# KODI running FreeBSD for Raspberry?



## Spartrekus (Jan 25, 2019)

Hello,

Would you eventually know an image of  KODI running FreeBSD for Raspberry?

kodi/xbmc: (here for linux)
https://kodi.wiki/view/HOW-TO:Install_Kodi_on_Raspberry_Pi

If you have one, please feel free to post. 

Thank you 

Best regards


----------



## balanga (Jan 25, 2019)

Spartrekus said:


> Hello,
> 
> Would you eventually know an image of  KODI running FreeBSD for Raspberry?
> 
> ...




I don't know of one, but my immediate attempt would be to try running `pkg install kodi` and if it doesn't exist try building it....(assuming you have installed ports)

`cd /usr/ports/multimedia/kodi && make install`

It will probably take a long time, being on an RPi.

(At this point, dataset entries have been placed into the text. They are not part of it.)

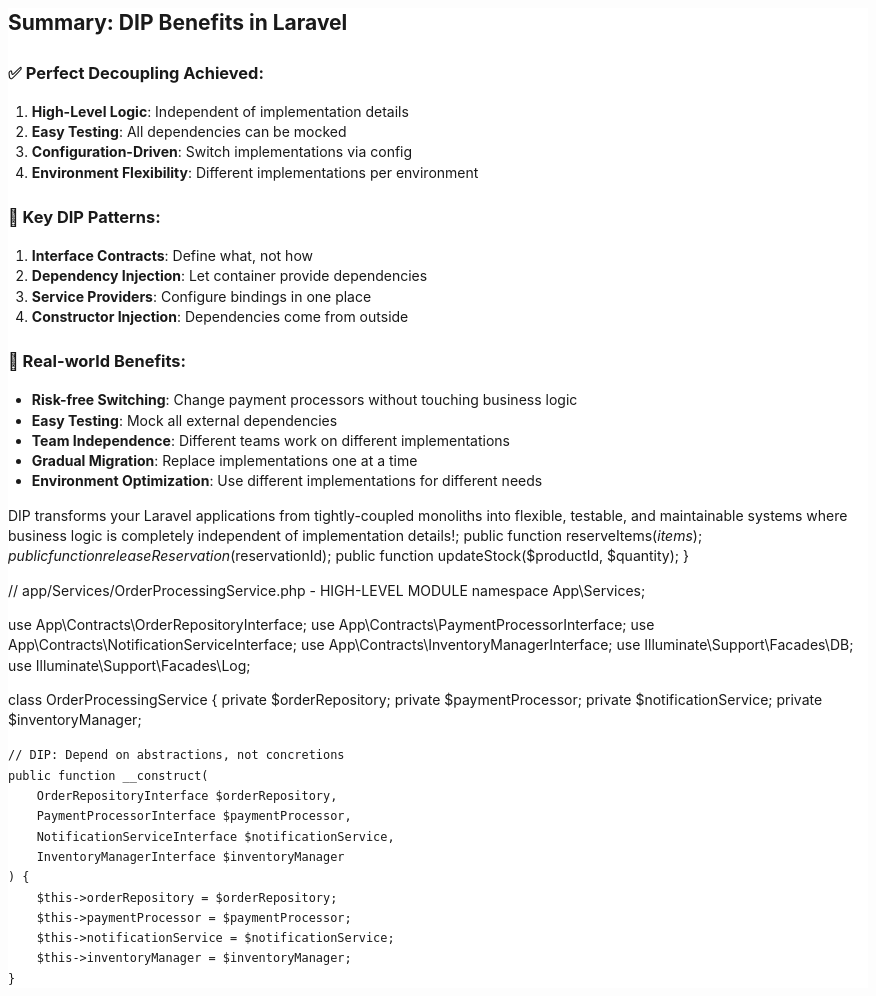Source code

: ## Summary: DIP Benefits in Laravel

### ✅ Perfect Decoupling Achieved:

1. **High-Level Logic**: Independent of implementation details
2. **Easy Testing**: All dependencies can be mocked
3. **Configuration-Driven**: Switch implementations via config
4. **Environment Flexibility**: Different implementations per environment

### 🎯 Key DIP Patterns:

1. **Interface Contracts**: Define what, not how
2. **Dependency Injection**: Let container provide dependencies
3. **Service Providers**: Configure bindings in one place
4. **Constructor Injection**: Dependencies come from outside

### 🚀 Real-world Benefits:

- **Risk-free Switching**: Change payment processors without touching business logic
- **Easy Testing**: Mock all external dependencies
- **Team Independence**: Different teams work on different implementations
- **Gradual Migration**: Replace implementations one at a time
- **Environment Optimization**: Use different implementations for different needs

DIP transforms your Laravel applications from tightly-coupled monoliths into flexible, testable, and maintainable systems where business logic is completely independent of implementation details!;
    public function reserveItems($items);
    public function releaseReservation($reservationId);
    public function updateStock($productId, $quantity);
}

// app/Services/OrderProcessingService.php - HIGH-LEVEL MODULE
namespace App\Services;

use App\Contracts\OrderRepositoryInterface;
use App\Contracts\PaymentProcessorInterface;
use App\Contracts\NotificationServiceInterface;
use App\Contracts\InventoryManagerInterface;
use Illuminate\Support\Facades\DB;
use Illuminate\Support\Facades\Log;

class OrderProcessingService
{
    private $orderRepository;
    private $paymentProcessor;
    private $notificationService;
    private $inventoryManager;
    
    // DIP: Depend on abstractions, not concretions
    public function __construct(
        OrderRepositoryInterface $orderRepository,
        PaymentProcessorInterface $paymentProcessor,
        NotificationServiceInterface $notificationService,
        InventoryManagerInterface $inventoryManager
    ) {
        $this->orderRepository = $orderRepository;
        $this->paymentProcessor = $paymentProcessor;
        $this->notificationService = $notificationService;
        $this->inventoryManager = $inventoryManager;
    }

I don't if it's possible to build it on a PC specifying RPi as the target... Maybe someone will pipe in and advise...


----------



## ronaldlees (Jan 25, 2019)

I'm pretty sure that any kind of video on the Raspberry will require the operation of the Pi's VideoCore components.  These components are blobs for Linux, so I doubt Kodi is possible on the Pi when it's running FreeBSD OS.  Without VideoCore, small video formats might be viewable, but probably not worth the trouble.

The VideoCore components enable the VPU/GPU acceleration, without which video would likely be slow on such a low powered machine as the Pi.


----------



## tingo (Jan 26, 2019)

FWIW, the necessary blobs are already on the fat32 / vfat partition on any Raspberry PI image as they are required to start up the Pi. If FreeBSD can use the VideoCore, well that is another story.


----------



## ronaldlees (Jan 26, 2019)

tingo said:


> FWIW, the necessary blobs are already on the fat32 / vfat partition on any Raspberry PI image as they are required to start up the Pi. If FreeBSD can use the VideoCore, well that is another story.


You could be right.  It's been a while since I read about it, but I seem to remember that there are two blobs - a "boot blob" with rudimentary video and then the VideoCore.  I think the boot blob has open source to go with it, but the VideoCore does not.   I probably should go back to the Pi forum and read it again.


----------



## uzsolt (Feb 23, 2019)

The Kodi should work on RPi with FreeBSD. I used it with RPi B+ and an external (usb) hdd. Worked well but the RPi went awry 
You can read here (in hungarian but GoogleTranslate works well).


----------